Early results were highly encouraging, with Lantern returning anomalous nickel and copper results from the first drilling program completed.

Best assay results included:

27 metres at 0.18 per cent nickel and 0.17 per cent copper from 47m and 8m at 0.21 per cent nickel and 0.03 per cent copper from 45m.

Galileo considered tis result to greatly improve the prospectivity of the area.

This was backed up by final samples from Lantern, which included a best result of 7m at 0.18 per cent nickel from 45m.

The results were music to the ears of investors and management alike with managing director Brad Underwood quick to point out the program had successfully delineated target zones within Lantern of sufficient scale to potentially host significant economic nickel-copper mineralisation.

“We have been fortunate to hit anomalous nickel and copper in the first ever drilling program given the target zone covers over four square kilometres in size,” Underwood told The Resources Roadhouse.

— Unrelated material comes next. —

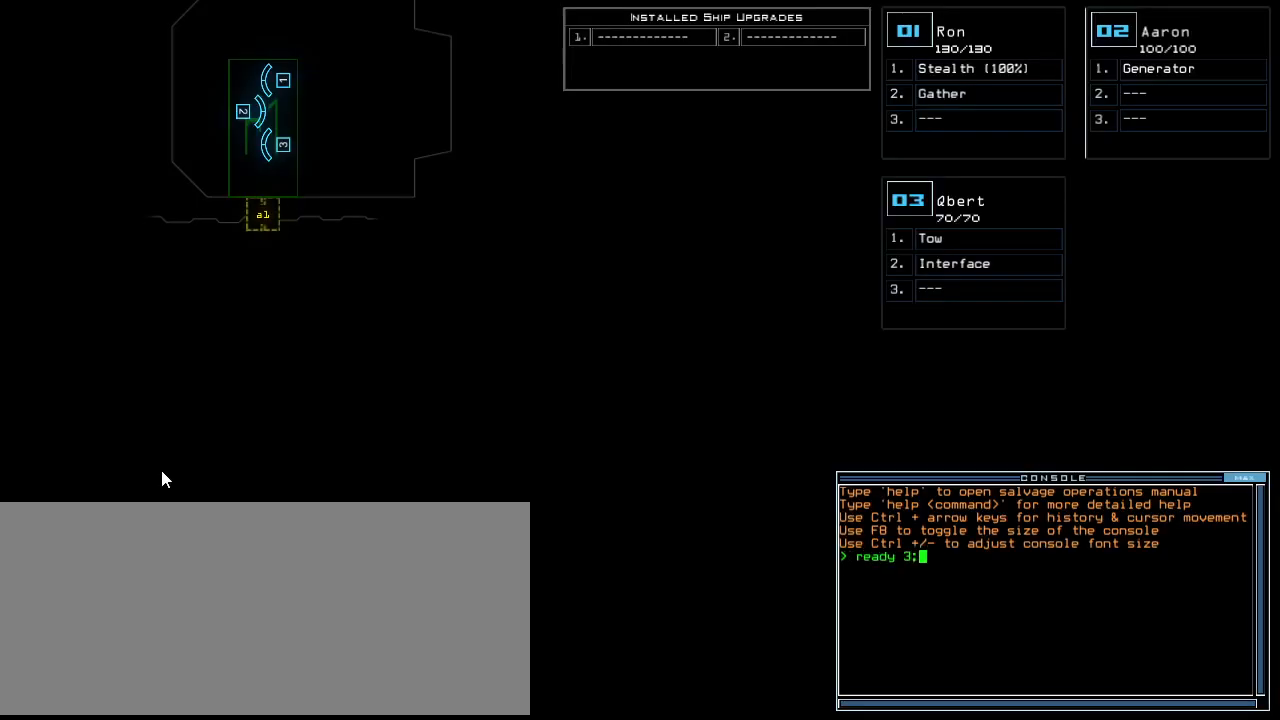
{"keys": [], "events": [[40, "semicolon", "up"], [180, "s", "down"], [200, "e", "down"], [280, "s", "up"], [280, "t", "down"], [320, "e", "up"], [380, "t", "up"], [400, "space", "down"], [460, "space", "up"]]}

“This drilling has delivered numerous positive indicators with sample results, mineralogy, and rock types, all increasing the prospectivity of the area.”

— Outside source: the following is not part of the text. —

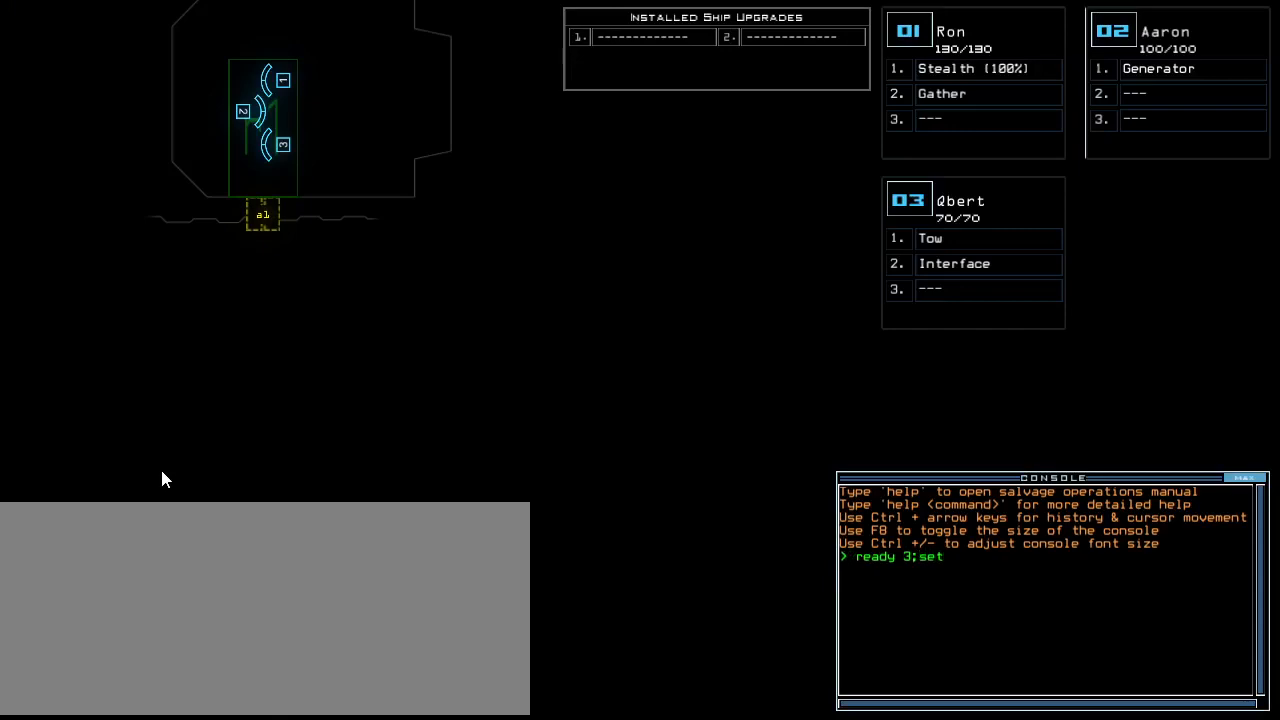
{"keys": [], "events": [[220, "semicolon", "down"], [360, "semicolon", "up"]]}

Galileo has now wrapped up first round drilling at Lantern with 76 drill holes completed for 4,451 metres.

Geochemical, petrographical, and drill hole logging data identified multiple prospective intrusions over a horizon of around seven kilometres length.

Petrography results from Lantern has also confirmed rock types considered to be capable of hosting magmatic nickel mineralisation.

Follow up work included a wide-ranging ground EM survey in May, which was designed to identify electrically conductive signatures that may represent economic sulphide mineralisation.
Empire Rose on the horizon.

At the other end of the Fraser Range belt, approximately 30 kilometres from the Nova mine site, lies Galileo’s Empire Rose prospect where a round of aircore drilling and EM and IP surveys identified a conductive target with potential for sulphide mineralisation at 250m deep.

Drill testing of the prospect is scheduled to start in May with a Reverse Circulation (RC) pre-collar to be followed by a diamond drill tail through the target zone.

Underwood said Galileo had now received drilling approvals for the prospect with drilling scheduled in May.

“The upcoming work at Empire Rose will be the first time Galileo has conducted deep drilling in the Fraser Range,” he said.

“Empire Rose is a stand-out target and it is an exciting time for the company as we prepare for drill testing.”